O preceito de que se trata tem a sua correspondência na Lei Nova, que transpõe para Portugal a Directiva no passo antecedente referenciada, ou seja, no seu artigo 50, como segue e sob a epígrafe
“Capacitação dos consumidores”
“A Direcção-Geral do Consumidor promove acções destinadas a informar os consumidores sobre os direitos resultantes do presente decreto-lei e os meios adequados ao seu exercício, em articulação com as demais entidades competentes.”
É facto que ”todos somos consumidores”, mal se percebendo a razão de tamanha distracção por banda das empresas (e a coisa não se basta com a HiperOfertas, antes há mais ofertas com a uniforme garantia de dois anos promovidas por entidades outras ou pela mesma com distintos “rostos” ou faces…, qual “hidra das sete cabeças”) que não acompanharam o que nestes pouco mais de dois meses se foi propalando a tal propósito, em alguns ensejos.

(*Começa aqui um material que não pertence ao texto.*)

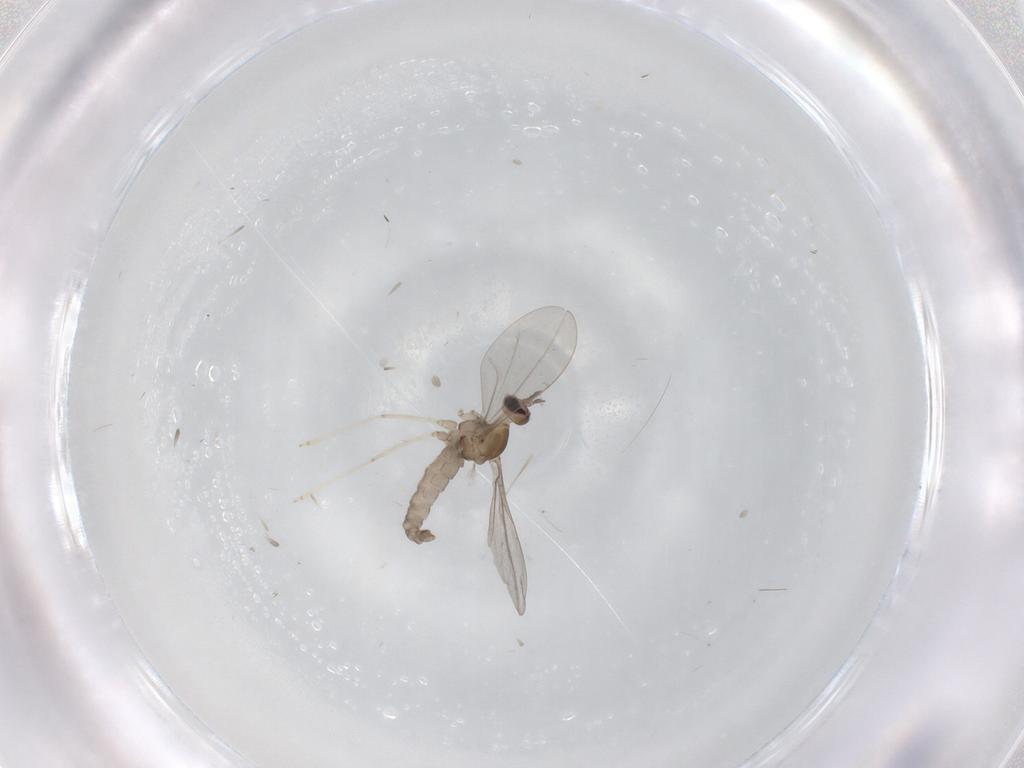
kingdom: Animalia
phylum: Arthropoda
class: Insecta
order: Diptera
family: Cecidomyiidae
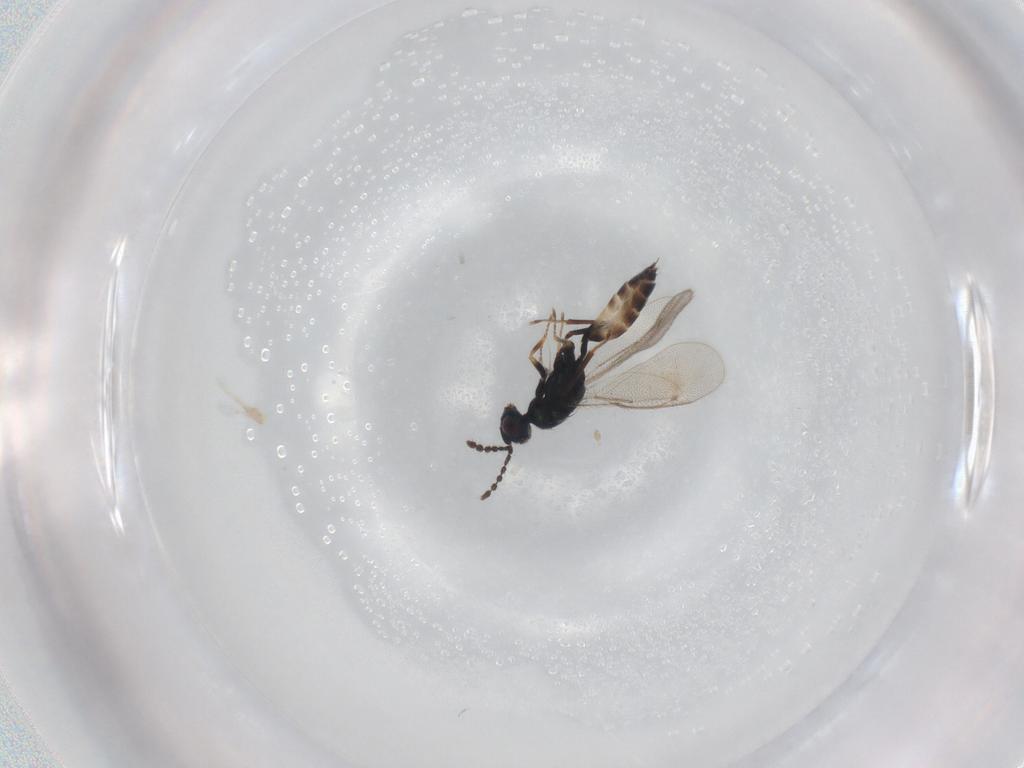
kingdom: Animalia
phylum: Arthropoda
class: Insecta
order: Hymenoptera
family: Eulophidae
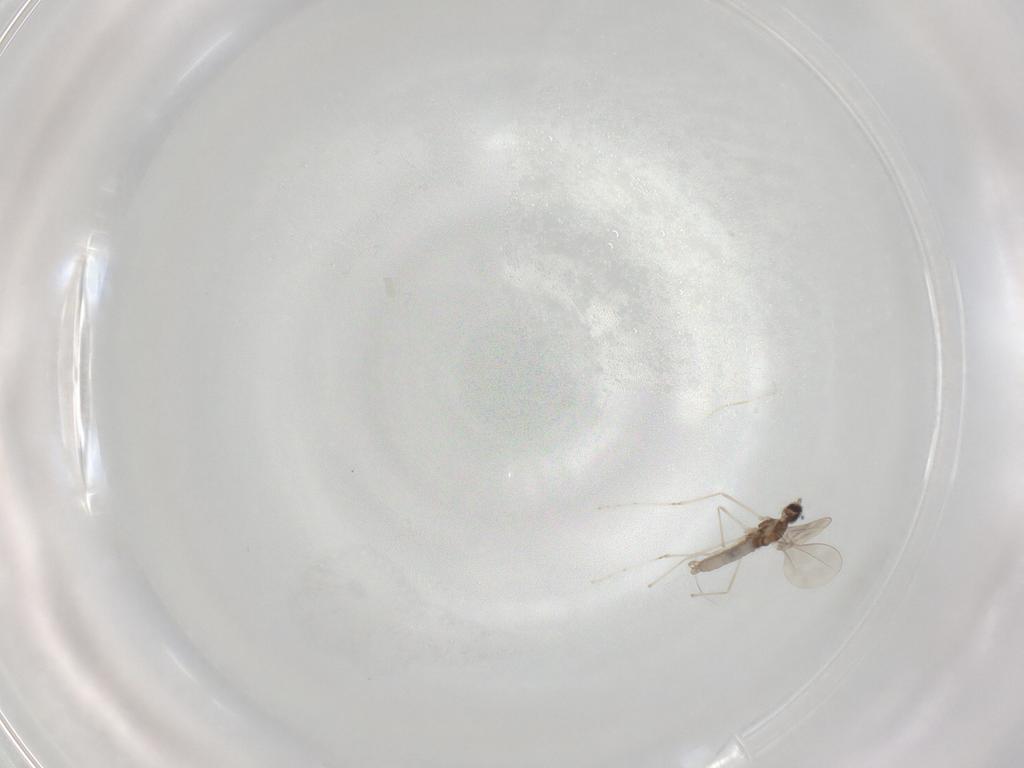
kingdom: Animalia
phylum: Arthropoda
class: Insecta
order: Diptera
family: Cecidomyiidae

A Lei Nova, que alarga o quadro dos ilícitos de mera ordenação social a situações lesivas dos direitos e interesses dos consumidores, não contempla, ao que parece, esta violação como credora de uma qualquer coima e eventualmente das inerentes sanções acessórias.
Mas há que alertar os consumidores para a oferta de garantia abaixo da legal, o que leva uma tal cláusula contratual a estar ferida de nulidade, invocável a todo o tempo e por qualquer interessado e a ser conhecida ex officio (por dever de ofício) pelos tribunais.
A quem aproveita a ignorância da lei? Neste passo nem sequer se fala de má interpretação… É questão de um prazo de duração, que fora de dois (2) e passou a três (3) anos.
"Garantia coxa deixa, no caso, toda a gente roxa"! Roxa de cólera!
A quem aproveita, pois, a ignorância da lei?
Os mais distraídos ficarão com uma garantia menor, se acaso comprarem porque não reivindicam a garantia legal?